Streifenwanze (Graphosoma italicum)

Systematik
Unterordnung: Wanzen (Heteroptera)
Familie: Baumwanzen (Pentatomidae)
Unterfamilie: Podopinae
Tribus: Graphosomatini
Gattung: Graphosoma
Art: Streifenwanze
Wissenschaftlicher Name
Graphosoma italicum
(O.F. Müller, 1766)
Gelbrote Variante, Mittelmeerraum
Unterseiten von Streifenwanzen bei der Paarung

Merkmale

Die Tiere erreichen eine Körperlänge von 8 bis 12 Millimetern. Sie sind durch ihr auffälliges, namensgebendes Streifenmuster in Mitteleuropa unverwechselbar.

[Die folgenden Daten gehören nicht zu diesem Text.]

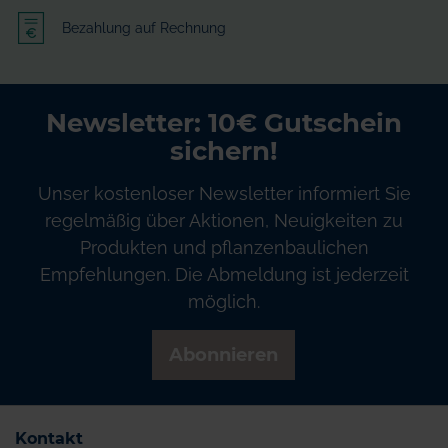
Bezahlung auf Rechnung
Newsletter: 10€ Gutschein
sichern!
Unser kostenloser Newsletter informiert Sie
regelmäßig über Aktionen, Neuigkeiten zu
Produkten und pflanzenbaulichen
Empfehlungen. Die Abmeldung ist jederzeit
möglich.
Abonnieren
Kontakt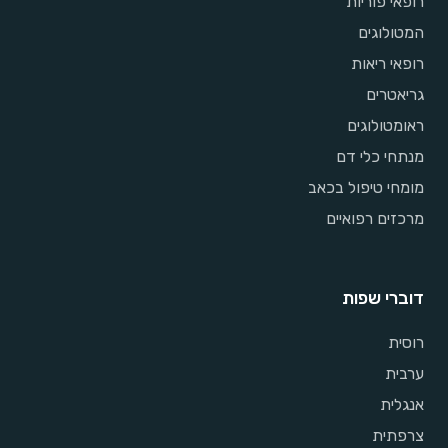
רופאי פוריות
המטולוגים
רופאי ריאות
גריאטרים
ראומטולוגים
מנתחי כלי דם
מומחי טיפול בכאב
מרכזים רפואיים
דוברי שפות
רוסית
ערבית
אנגלית
צרפתית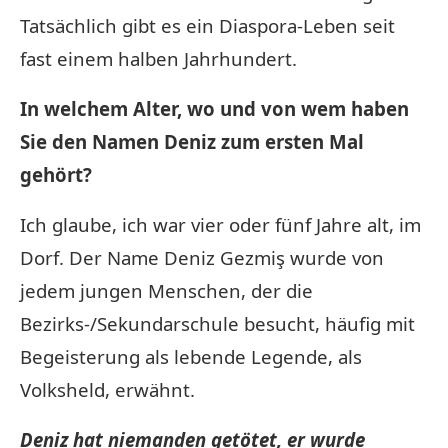
Tatsächlich gibt es ein Diaspora-Leben seit
fast einem halben Jahrhundert.
In welchem ​​Alter, wo und von wem haben
Sie den Namen Deniz zum ersten Mal
gehört?
Ich glaube, ich war vier oder fünf Jahre alt, im
Dorf. Der Name Deniz Gezmiş wurde von
jedem jungen Menschen, der die
Bezirks-/Sekundarschule besucht, häufig mit
Begeisterung als lebende Legende, als
Volksheld, erwähnt.
Deniz hat niemanden getötet, er wurde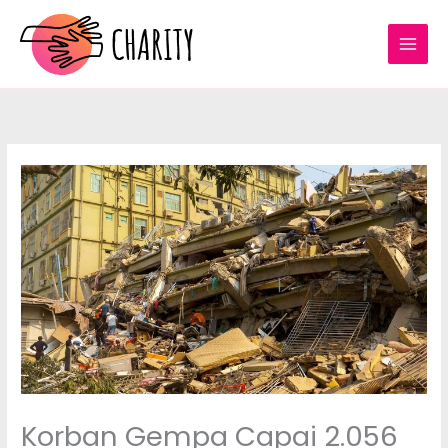
Lewati
ke
konten
Korban Gempa Capai 2.056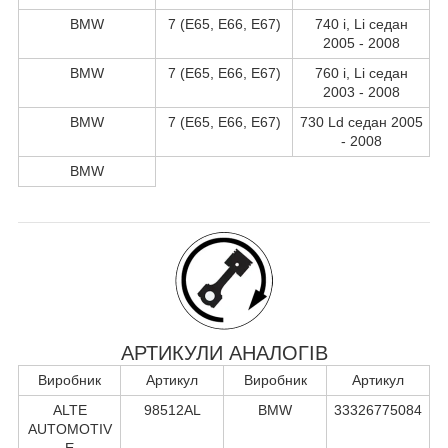
BMW
7 (E65, E66, E67)
740 i, Li седан
2005 - 2008
BMW
7 (E65, E66, E67)
760 i, Li седан
2003 - 2008
BMW
7 (E65, E66, E67)
730 Ld седан 2005
- 2008
BMW
АРТИКУЛИ АНАЛОГІВ
Виробник
Артикул
Виробник
Артикул
ALTE
98512AL
BMW
33326775084
AUTOMOTIV
E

Sie tragen auf der Oberseite sechs schwarze Längsstreifen auf rotem oder gelbrotem Grund. Die Unterseite ist rot und trägt schwarze Punkte. Untypisch für Baumwanzen insgesamt, aber charakteristisch für die Unterfamilie Podopinae ist das sehr große Schildchen (Scutellum), das die gesamten Vorderflügel (Hemielytren) überdeckt. Die Fühler und Beine sind schwarz.[2] Von Graphosoma lineatum im engeren Sinne unterscheidet vor allem die Farbe der Beine. Diese sind bei Graphosoma italicum ganz oder großteils schwarz, bei Graphosoma lineatum rot. Unterschiede in den Genitalmerkmalen existieren weder bei Männchen noch bei Weibchen.[1] In Südeuropa kommen weitere, ähnliche Arten der Gattung wie etwa die Fleckige Streifenwanze (Graphosoma semipunctatum, früher auch im südlichen Mitteleuropa) vor.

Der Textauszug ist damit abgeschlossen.